Saved entries
┌──

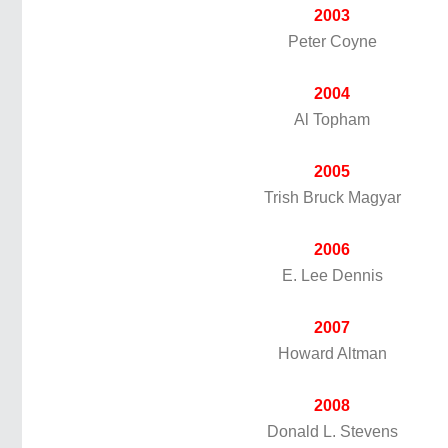
2003
Peter Coyne
2004
Al Topham
2005
Trish Bruck Magyar
2006
E. Lee Dennis
2007
Howard Altman
2008
Donald L. Stevens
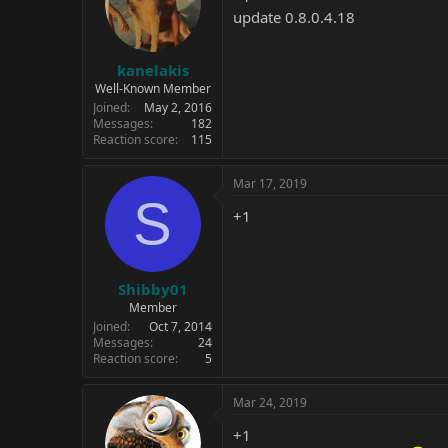
update 0.8.0.4.18
kanelakis
Well-Known Member
Joined
May 2, 2016
Messages
182
Reaction score
115
Mar 17, 2019
S
+1
Shibby01
Member
Joined
Oct 7, 2014
Messages
24
Reaction score
5
Mar 24, 2019
+1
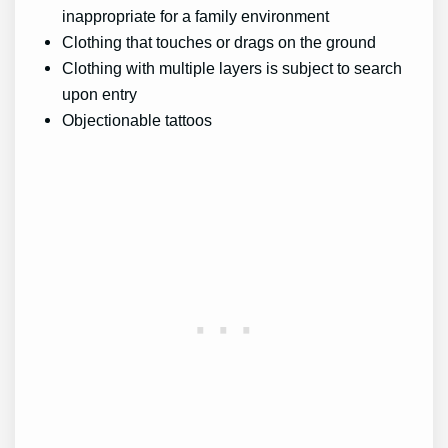
inappropriate for a family environment
Clothing that touches or drags on the ground
Clothing with multiple layers is subject to search
upon entry
Objectionable tattoos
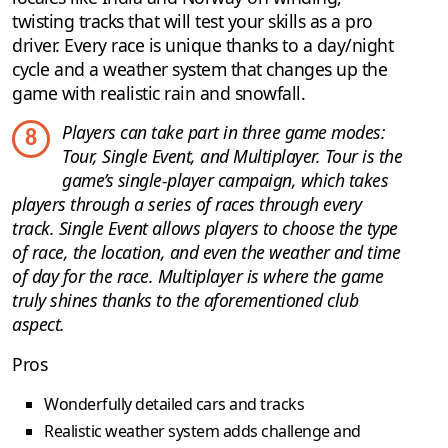
twisting tracks that will test your skills as a pro
driver. Every race is unique thanks to a day/night
cycle and a weather system that changes up the
game with realistic rain and snowfall.
Players can take part in three game modes:
8
Tour, Single Event, and Multiplayer. Tour is the
game’s single-player campaign, which takes
players through a series of races through every
track. Single Event allows players to choose the type
of race, the location, and even the weather and time
of day for the race. Multiplayer is where the game
truly shines thanks to the aforementioned club
aspect.
Pros
Wonderfully detailed cars and tracks
Realistic weather system adds challenge and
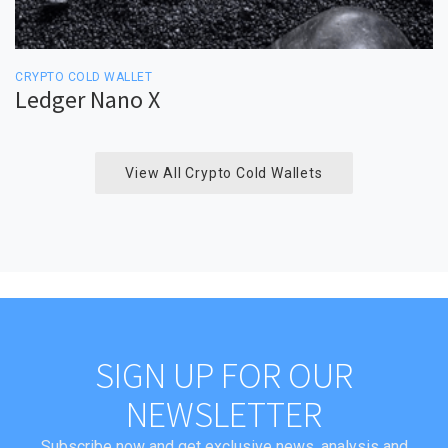
CRYPTO COLD WALLET
Ledger Nano X
View All Crypto Cold Wallets
SIGN UP FOR OUR
NEWSLETTER
Subscribe now and get exclusive news, analysis and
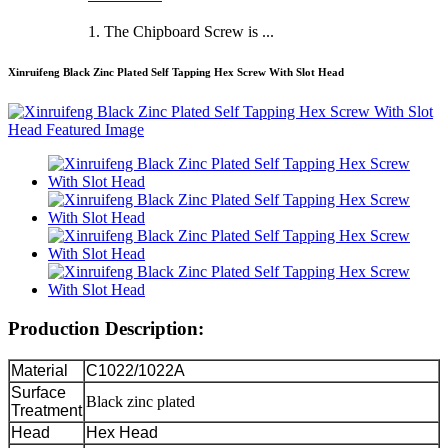
1. The Chipboard Screw is ...
Xinruifeng Black Zinc Plated Self Tapping Hex Screw With Slot Head
Production Description:
Material
C1022/1022A
Surface
Black zinc plated
Treatment
Head
Hex Head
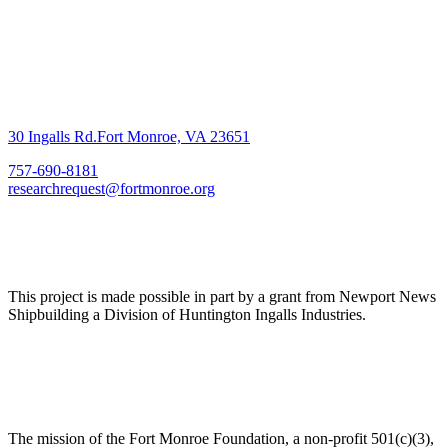
30 Ingalls Rd.Fort Monroe, VA 23651
757-690-8181
researchrequest@fortmonroe.org
This project is made possible in part by a grant from Newport News
Shipbuilding a Division of Huntington Ingalls Industries.
The mission of the Fort Monroe Foundation, a non-profit 501(c)(3),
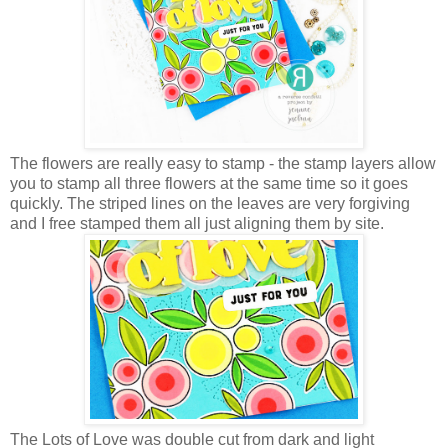
The flowers are really easy to stamp - the stamp layers allow
you to stamp all three flowers at the same time so it goes
quickly. The striped lines on the leaves are very forgiving
and I free stamped them all just aligning them by site.
The Lots of Love was double cut from dark and light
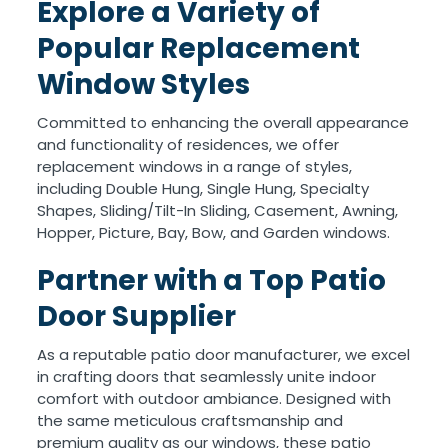
Explore a Variety of
Popular Replacement
Window Styles
Committed to enhancing the overall appearance
and functionality of residences, we offer
replacement windows in a range of styles,
including Double Hung, Single Hung, Specialty
Shapes, Sliding/Tilt-In Sliding, Casement, Awning,
Hopper, Picture, Bay, Bow, and Garden windows.
Partner with a Top Patio
Door Supplier
As a reputable patio door manufacturer, we excel
in crafting doors that seamlessly unite indoor
comfort with outdoor ambiance. Designed with
the same meticulous craftsmanship and
premium quality as our windows, these patio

└──

• **Prompt**: Rewrite the stretch from the line containing "Explore a Variety of" through the end of the rows, changing "patio door manufacturer" to "patio door maker" and leaving everything else as it stands.

• **Result**:
Explore a Variety of
Popular Replacement
Window Styles
Committed to enhancing the overall appearance
and functionality of residences, we offer
replacement windows in a range of styles,
including Double Hung, Single Hung, Specialty
Shapes, Sliding/Tilt-In Sliding, Casement, Awning,
Hopper, Picture, Bay, Bow, and Garden windows.
Partner with a Top Patio
Door Supplier
As a reputable patio door maker, we excel
in crafting doors that seamlessly unite indoor
comfort with outdoor ambiance. Designed with
the same meticulous craftsmanship and
premium quality as our windows, these patio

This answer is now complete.